Penggalan Teks
--

Oncan Purba, “Masih Ada Harapan Bagi Pencari Keadilan”
BERAWAL dari langkah hukum Lusiana yang membuat laporan polisi perihal kasus penggelapan yang diduga dilakukan oleh Pemohon (Yuliawati). Sehingga pada 18 Agustus 2014 Yuliawati kemudian ditetapkan sebagai tersangka penipuan dan penggelapan. Tidak hanya itu, dirinya juga ditangkap dan ditahan, perkaranya berlanjut dan disidangkan di PN Bantul di mana oleh Termohon II (Kejari Bantul) dituntut hukuman penjara. Namun putusan majelis hakim mulai pengadilan tingkat pertama di PN Bantul hingga Mahkamah Agung memvonis yang bersangkutan bebas murni. Dari vonis bebas murni itulah dilakukan permohonan praperadilan yang ternyata memenangkan Pemohon.
“Putusan praperadilan ini tidak bisa dimintakan upaya hukum banding,” tegas hakim tunggal Zainal Arifin SH dalam sidang putusan praperadilan di PN Bantul, Selasa (1/8).

--

(Entri data tersimpan)

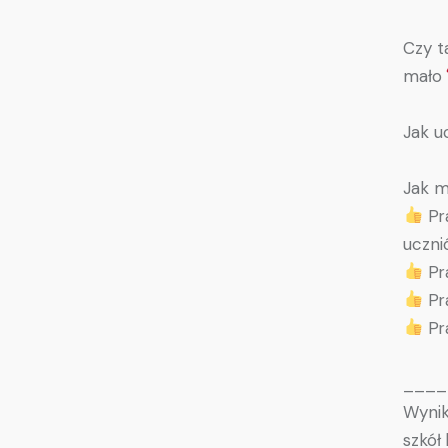
Czy t
mało
Jak u
Jak m
Pra
uczni
Pra
Pra
Pra
____
Wynik
szkół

--

Daftar Kegiatan
1. Menurut penggalan teks, pada tanggal berapa Yuliawati ditetapkan sebagai tersangka penipuan dan penggelapan?
2. Tuliskan ulang dengan persis bagian penggalan teks yang dimulai pada kata-kata "BERAWAL dari langkah" dan berhenti setelah kata-kata "ternyata memenangkan Pemohon.".
3. Ringkaslah paragraf dalam penggalan teks yang diawali "BERAWAL dari langkah hukum Lusiana" menjadi daftar singkat tanpa menghilangkan fakta pokoknya.

Daftar Jawaban
1. Pada 18 Agustus 2014.

2.
BERAWAL dari langkah hukum Lusiana yang membuat laporan polisi perihal kasus penggelapan yang diduga dilakukan oleh Pemohon (Yuliawati). Sehingga pada 18 Agustus 2014 Yuliawati kemudian ditetapkan sebagai tersangka penipuan dan penggelapan. Tidak hanya itu, dirinya juga ditangkap dan ditahan, perkaranya berlanjut dan disidangkan di PN Bantul di mana oleh Termohon II (Kejari Bantul) dituntut hukuman penjara. Namun putusan majelis hakim mulai pengadilan tingkat pertama di PN Bantul hingga Mahkamah Agung memvonis yang bersangkutan bebas murni. Dari vonis bebas murni itulah dilakukan permohonan praperadilan yang ternyata memenangkan Pemohon.

3.
- Lusiana melaporkan Pemohon (Yuliawati) ke polisi atas dugaan penggelapan.
- Pada 18 Agustus 2014 Yuliawati ditetapkan sebagai tersangka penipuan dan penggelapan, lalu ditangkap dan ditahan.
- Perkaranya disidangkan di PN Bantul, dan Termohon II (Kejari Bantul) menuntut hukuman penjara.
- Majelis hakim, mulai dari PN Bantul hingga Mahkamah Agung, memvonisnya bebas murni.
- Berdasarkan vonis bebas murni itu diajukan permohonan praperadilan, dan Pemohon memenangkannya.